I was using old HttpRetriever to download webpage but after update, the new HttpRetriever does not work. Is it a update bug or ...?

 

Hard to tell without any details.

Best,
Philipp

 here is one simple workflow: table creator-->HttpRetriever-->HtmlParser

In table creator i just type any website. then run this workflow the error message i got:

WARN HttpRetrieverCellFactory Error retrieving https://www.google.co.krXXXX: Exception org.apache.http.conn.HttpHostConnectException: Connection to https://www.google.co.kr refused for URL https://www.google.co.kr/XXX: Connection to https://www.google.co.kr refused

 

Before i am using the deprecated httpretriever no problem. but now both nodes dont work.

Does that problem happen for all URLs you're trying to access?

Do you use a specific proxy configuration (company network, etc.)?

Can you access the mentioned URL within your browser?

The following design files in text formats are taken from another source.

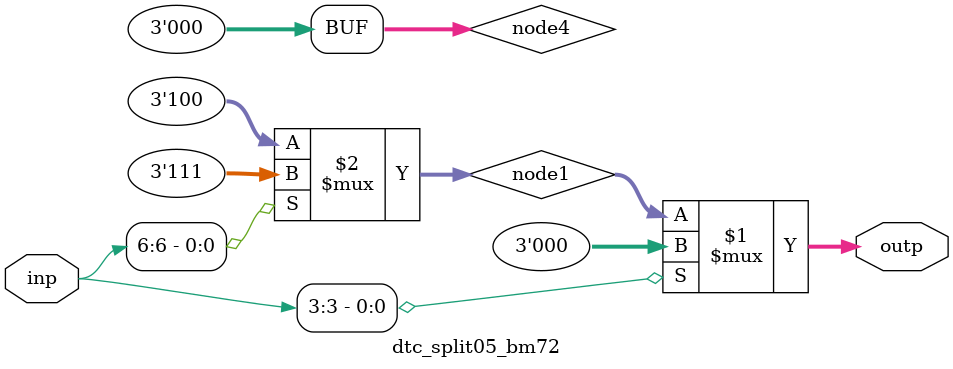
<source format=v>
module dtc_split05_bm72 (
	input  wire [12-1:0] inp,
	output wire [3-1:0] outp
);

	wire [3-1:0] node1;
	wire [3-1:0] node4;

	assign outp = (inp[3]) ? node4 : node1;
		assign node1 = (inp[6]) ? 3'b111 : 3'b100;
		assign node4 = (inp[6]) ? 3'b000 : 3'b000;

endmodule
</source>
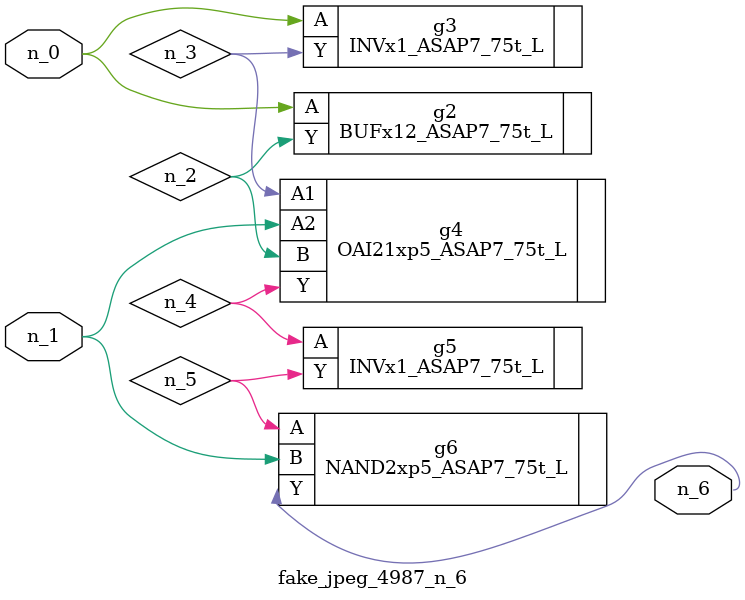
<source format=v>
module fake_jpeg_4987_n_6 (n_0, n_1, n_6);

input n_0;
input n_1;

output n_6;

wire n_2;
wire n_3;
wire n_4;
wire n_5;

BUFx12_ASAP7_75t_L g2 ( 
.A(n_0),
.Y(n_2)
);

INVx1_ASAP7_75t_L g3 ( 
.A(n_0),
.Y(n_3)
);

OAI21xp5_ASAP7_75t_L g4 ( 
.A1(n_3),
.A2(n_1),
.B(n_2),
.Y(n_4)
);

INVx1_ASAP7_75t_L g5 ( 
.A(n_4),
.Y(n_5)
);

NAND2xp5_ASAP7_75t_L g6 ( 
.A(n_5),
.B(n_1),
.Y(n_6)
);


endmodule
</source>
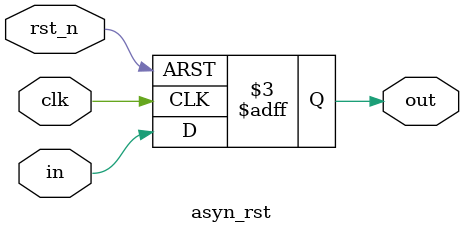
<source format=v>

module asyn_rst (
    input clk,
    input rst_n,
    input in,
    output reg out
);
    always @(posedge clk or negedge rst_n) begin
        if (!rst_n) begin
            out <= 1'b0;
        end
        else
            out <= in;
    end
endmodule
</source>
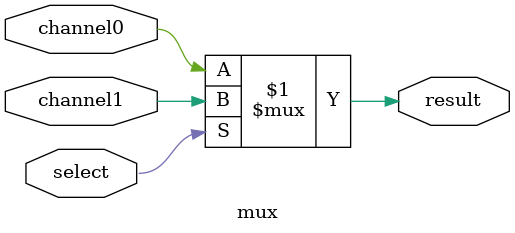
<source format=sv>
module mux (
    input logic         channel0,
    input logic         channel1,    
    input logic         select,
    output logic        result
);

assign result = select ? channel1 : channel0;

endmodule

</source>
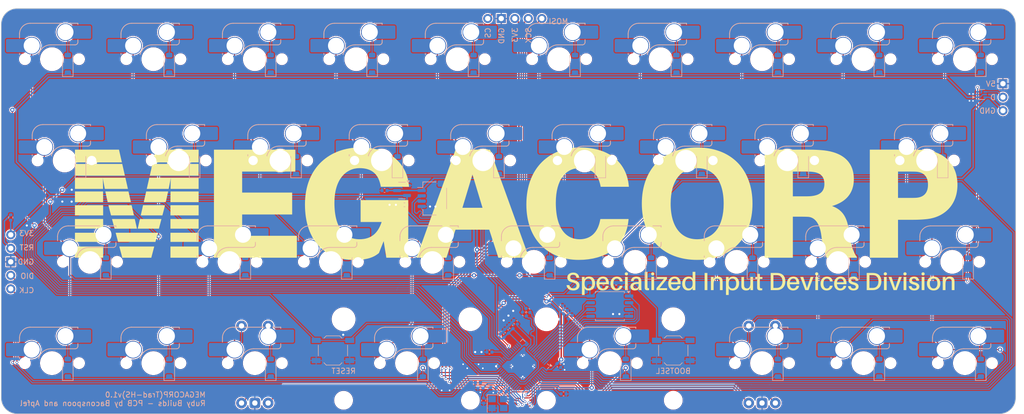
<source format=kicad_pcb>
(kicad_pcb
	(version 20241229)
	(generator "pcbnew")
	(generator_version "9.0")
	(general
		(thickness 1.6)
		(legacy_teardrops no)
	)
	(paper "A4")
	(layers
		(0 "F.Cu" signal)
		(2 "B.Cu" signal)
		(9 "F.Adhes" user "F.Adhesive")
		(11 "B.Adhes" user "B.Adhesive")
		(13 "F.Paste" user)
		(15 "B.Paste" user)
		(5 "F.SilkS" user "F.Silkscreen")
		(7 "B.SilkS" user "B.Silkscreen")
		(1 "F.Mask" user)
		(3 "B.Mask" user)
		(17 "Dwgs.User" user "User.Drawings")
		(19 "Cmts.User" user "User.Comments")
		(21 "Eco1.User" user "User.Eco1")
		(23 "Eco2.User" user "User.Eco2")
		(25 "Edge.Cuts" user)
		(27 "Margin" user)
		(31 "F.CrtYd" user "F.Courtyard")
		(29 "B.CrtYd" user "B.Courtyard")
		(35 "F.Fab" user)
		(33 "B.Fab" user)
		(39 "User.1" user)
		(41 "User.2" user)
		(43 "User.3" user)
		(45 "User.4" user)
		(47 "User.5" user)
		(49 "User.6" user)
		(51 "User.7" user)
		(53 "User.8" user)
		(55 "User.9" user)
	)
	(setup
		(pad_to_mask_clearance 0)
		(allow_soldermask_bridges_in_footprints no)
		(tenting front back)
		(aux_axis_origin 29.7656 105.965536)
		(grid_origin 29.7656 105.965536)
		(pcbplotparams
			(layerselection 0x00000000_00000000_55555555_5755f5ff)
			(plot_on_all_layers_selection 0x00000000_00000000_00000000_00000000)
			(disableapertmacros no)
			(usegerberextensions yes)
			(usegerberattributes yes)
			(usegerberadvancedattributes yes)
			(creategerberjobfile yes)
			(dashed_line_dash_ratio 12.000000)
			(dashed_line_gap_ratio 3.000000)
			(svgprecision 6)
			(plotframeref no)
			(mode 1)
			(useauxorigin yes)
			(hpglpennumber 1)
			(hpglpenspeed 20)
			(hpglpendiameter 15.000000)
			(pdf_front_fp_property_popups yes)
			(pdf_back_fp_property_popups yes)
			(pdf_metadata yes)
			(pdf_single_document no)
			(dxfpolygonmode yes)
			(dxfimperialunits yes)
			(dxfusepcbnewfont yes)
			(psnegative no)
			(psa4output no)
			(plot_black_and_white yes)
			(sketchpadsonfab no)
			(plotpadnumbers no)
			(hidednponfab no)
			(sketchdnponfab yes)
			(crossoutdnponfab yes)
			(subtractmaskfromsilk yes)
			(outputformat 1)
			(mirror no)
			(drillshape 0)
			(scaleselection 1)
			(outputdirectory "fabrication/")
		)
	)
	(net 0 "")
	(net 1 "ROW 0")
	(net 2 "ROW 1")
	(net 3 "ROW 2")
	(net 4 "ROW 3")
	(net 5 "COL 0")
	(net 6 "COL 1")
	(net 7 "COL 2")
	(net 8 "COL 3")
	(net 9 "COL 4")
	(net 10 "COL 5")
	(net 11 "COL 6")
	(net 12 "COL 7")
	(net 13 "COL 8")
	(net 14 "COL 9")
	(net 15 "+1V1")
	(net 16 "GND")
	(net 17 "+3V3")
	(net 18 "XTAL_IN")
	(net 19 "Net-(C_Crystal2-Pad2)")
	(net 20 "+5V")
	(net 21 "D-")
	(net 22 "D+")
	(net 23 "RESET")
	(net 24 "SWDIO")
	(net 25 "SWCLK")
	(net 26 "XTAL_OUT")
	(net 27 "Net-(U1-USB_DP)")
	(net 28 "Net-(U1-USB_DM)")
	(net 29 "Net-(R_Flash1-Pad2)")
	(net 30 "Net-(R_Flash2-Pad2)")
	(net 31 "CS")
	(net 32 "SD3")
	(net 33 "QSPI_CLK")
	(net 34 "SD0")
	(net 35 "SD2")
	(net 36 "SD1")
	(net 37 "Net-(D1-A)")
	(net 38 "Net-(D2-A)")
	(net 39 "Net-(D3-A)")
	(net 40 "Net-(D4-A)")
	(net 41 "Net-(D5-A)")
	(net 42 "Net-(D6-A)")
	(net 43 "Net-(D7-A)")
	(net 44 "Net-(D8-A)")
	(net 45 "Net-(D9-A)")
	(net 46 "Net-(D10-A)")
	(net 47 "Net-(D11-A)")
	(net 48 "Net-(D12-A)")
	(net 49 "Net-(D13-A)")
	(net 50 "Net-(D14-A)")
	(net 51 "Net-(D15-A)")
	(net 52 "Net-(D16-A)")
	(net 53 "Net-(D17-A)")
	(net 54 "Net-(D18-A)")
	(net 55 "Net-(D19-A)")
	(net 56 "Net-(D20-A)")
	(net 57 "Net-(D22-A)")
	(net 58 "Net-(D23-A)")
	(net 59 "Net-(D24-A)")
	(net 60 "Net-(D25-A)")
	(net 61 "Net-(D26-A)")
	(net 62 "Net-(D27-A)")
	(net 63 "Net-(D28-A)")
	(net 64 "Net-(D29-A)")
	(net 65 "Net-(D30-A)")
	(net 66 "Net-(D31-A)")
	(net 67 "Net-(D32-A)")
	(net 68 "Net-(D33-A)")
	(net 69 "Net-(D34-A)")
	(net 70 "Net-(D35-A)")
	(net 71 "Net-(D36-A)")
	(net 72 "unconnected-(U1-GPIO28_ADC2-Pad40)")
	(net 73 "unconnected-(U1-GPIO6-Pad8)")
	(net 74 "LED_DATA_3V3")
	(net 75 "unconnected-(U1-GPIO27_ADC1-Pad39)")
	(net 76 "unconnected-(U1-GPIO21-Pad32)")
	(net 77 "unconnected-(U1-GPIO29_ADC3-Pad41)")
	(net 78 "unconnected-(U1-GPIO16-Pad27)")
	(net 79 "ENC1_R")
	(net 80 "ENC1_L")
	(net 81 "unconnected-(U1-GPIO26_ADC0-Pad38)")
	(net 82 "Net-(D21-A)")
	(net 83 "unconnected-(U1-GPIO12-Pad15)")
	(net 84 "ENC2_L")
	(net 85 "ENC2_R")
	(net 86 "SPI1_TX_MOSI")
	(net 87 "SPI1_SCK")
	(net 88 "SPI1_CS")
	(net 89 "LED_DATA_5V")
	(footprint "PCM_marbastlib-mx:STAB_MX_2u" (layer "F.Cu") (at 144.065504 96.440544 180))
	(footprint "PCM_marbastlib-various:ROT_Alps_EC11E-Switch" (layer "F.Cu") (at 77.39056 96.440544))
	(footprint "PCM_marbastlib-mx:STAB_MX_2u" (layer "F.Cu") (at 105.965536 96.440544 180))
	(footprint "Connector_PinHeader_2.54mm:PinHeader_1x03_P2.54mm_Vertical" (layer "F.Cu") (at 217.88435 43.894286))
	(footprint "PCM_marbastlib-various:ROT_Alps_EC11E-Switch" (layer "F.Cu") (at 172.640479 96.440544))
	(footprint "Connector_PinHeader_2.54mm:PinHeader_1x05_P2.54mm_Vertical" (layer "F.Cu") (at 121.126225 31.646786 90))
	(footprint "PCM_marbastlib-mx:SW_MX_HS_CPG151101S11_1u" (layer "B.Cu") (at 167.877984 77.39056 180))
	(footprint "Capacitor_SMD:C_0402_1005Metric" (layer "B.Cu") (at 123.834211 91.287568 135))
	(footprint "PCM_marbastlib-mx:SW_MX_HS_CPG151101S11_1.25u" (layer "B.Cu") (at 41.671839 58.340577 180))
	(footprint "PCM_marbastlib-mx:SW_MX_HS_CPG151101S11_1u" (layer "B.Cu") (at 186.927968 77.39056 180))
	(footprint "Diode_SMD:D_SOD-123" (layer "B.Cu") (at 61.317136 97.333513 90))
	(footprint "Capacitor_SMD:C_0402_1005Metric" (layer "B.Cu") (at 119.7556 101.145536 180))
	(footprint "Button_Switch_SMD:SW_SPST_TL3342" (layer "B.Cu") (at 155.971745 94.059297))
	(footprint "PCM_marbastlib-mx:SW_MX_HS_CPG151101S11_1u" (layer "B.Cu") (at 210.740449 39.290593 180))
	(footprint "PCM_marbastlib-mx:SW_MX_HS_CPG151101S11_1u" (layer "B.Cu") (at 210.740448 96.440544 180))
	(footprint "Diode_SMD:D_SOD-123" (layer "B.Cu") (at 213.717008 97.333513 90))
	(footprint "Resistor_SMD:R_0402_1005Metric" (layer "B.Cu") (at 122.2156 101.035536))
	(footprint "Package_TO_SOT_SMD:SOT-563" (layer "B.Cu") (at 213.83435 45.934286))
	(footprint "Capacitor_SMD:C_0402_1005Metric" (layer "B.Cu") (at 105.485537 66.674945 180))
	(footprint "PCM_marbastlib-mx:SW_MX_HS_CPG151101S11_1u" (layer "B.Cu") (at 105.965536 96.440544 180))
	(footprint "PCM_marbastlib-mx:SW_MX_HS_CPG151101S11_1u" (layer "B.Cu") (at 58.340576 39.290593 180))
	(footprint "Diode_SMD:D_SOD-123" (layer "B.Cu") (at 147.042064 97.333513 90))
	(footprint "Package_SO:SOIC-8_5.23x5.23mm_P1.27mm" (layer "B.Cu") (at 144.065504 85.724928 180))
	(footprint "Diode_SMD:D_SOD-123" (layer "B.Cu") (at 99.417104 40.183561 90))
	(footprint "Resistor_SMD:R_0402_1005Metric" (layer "B.Cu") (at 145.256128 82.153057))
	(footprint "PCM_marbastlib-mx:SW_MX_HS_CPG151101S11_1.25u"
		(layer "B.Cu")
		(uuid "3e776f4f-aeb9-478d-978a-21ee67bb7167")
		(at 208.3592 77.390561 180)
		(descr "Footprint for Cherry MX style switches with Kailh hotswap socket")
		(property "Reference" "MX28"
			(at -4.25 1.75 0)
			(layer "B.SilkS")
			(hide yes)
			(uuid "3da8de87-63d5-4bf2-9617-ea4f72c3cb6e")
			(effects
				(font
					(size 1 1)
					(thickness 0.15)
				)
				(justify mirror)
			)
		)
		(property "Value" "MX-NoLED"
			(at 0 0 0)
			(layer "B.Fab")
			(uuid "bbbd288c-a9c9-4d1b-abb2-0877cd8d6428")
			(effects
				(font
					(size 1 1)
					(thickness 0.15)
				)
				(justify mirror)
			)
		)
		(property "Datasheet" ""
			(at 0 0 0)
			(layer "B.Fab")
			(hide yes)
			(uuid "96356206-b103-4194-8d8a-01e66940d535")
			(effects
				(font
					(size 1.27 1.27)
					(thickness 0.15)
				)
				(justify mirror)
			)
		)
		(property "Description" ""
			(at 0 0 0)
			(layer "B.Fab")
			(hide yes)
			(uuid "a1209e15-074a-42ec-a949-98b42a4355aa")
			(effects
				(font
					(size 1.27 1.27)
					(thickness 0.15)
				)
				(justify mirror)
			)
		)
		(path "/a0745d37-c7d0-47e5-b639-d8a40973e1de")
		(sheetname "/")
		(sheetfile "trad_hs.kicad_sch")
		(attr smd)
		(fp_line
			(start 6.085176 3.95022)
			(end 6.085176 4.75022)
			(stroke
				(width 0.15)
				(type solid)
			)
			(layer "B.SilkS")
			(uuid "6c388be3-7215-48b4-a773-bdd91a7ea7f4")
		)
		(fp_line
			(start 6.085176 1.10022)
			(end 6.085176 0.86022)
			(stroke
				(width 0.15)
				(type solid)
			)
			(layer "B.SilkS")
			(uuid "1a2094bb-d0e4-4ae6-9fff-c9d2f2bd1abf")
		)
		(fp_line
			(start 4.085176 6.75022)
			(end -1.814824 6.75022)
			(stroke
				(width 0.15)
				(type solid)
			)
			(layer "B.SilkS")
			(uuid "5db926ff-53db-47bc-bc0c-587e0b3efe48")
		)
		(fp_line
			(start -3.314824 6.75022)
			(end -4.864824 6.75022)
			(stroke
				(width 0.15)
				(type solid)
			)
			(layer "B.SilkS")
			(uuid "420fc10d-d3d3-409a-842c-2fe2aac22e38")
		)
		(fp_line
			(start -4.364824 2.70022)
			(end 0.2 2.70022)
			(stroke
				(width 0.15)
				(type solid)
			)
			(layer "B.SilkS")
			(uuid "9b88cf99-7ba1-42b9-8a8f-a10cd2b63a3a")
		)
		(fp_line
			(start -4.864824 6.75022)
			(end -4.864824 6.52022)
			(stroke
				(width 0.15)
				(type solid)
			)
			(layer "B.SilkS")
			(uuid "ae2c0068-70dc-4298-a2a2-9d30cb7dcd7f")
		)
		(fp_line
			(start -4.864824 3.67022)
			(end -4.864824 3.20022)
			(stroke
				(width 0.15)
				(type s
... [2035874 chars truncated]
</source>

1. it happens to all URLs i tried, well-known websites

2. yes, I am using company network, but those URLs are not blocked.

3. I can access the URLs if i type them directly to my IE browsers.

 

all this happened just after the latest node update, about 1 week ago.

Could you please enable DEBUG logging in KNIME's prefs and append the ouput here?

WARN HttpRetrieverCellFactory Error retrieving http://www.yahoo.com/: Exception org.apache.http.conn.HttpHostConnectException: Connection to http://www.yahoo.com refused for URL "http://www.yahoo.com/": Connection to http://www.yahoo.com refused

There was a regression concerning proxy handling in recent versions. It should be fixed with today's update. Let me know if it works for you.

This topic was automatically closed 90 days after the last reply. New replies are no longer allowed.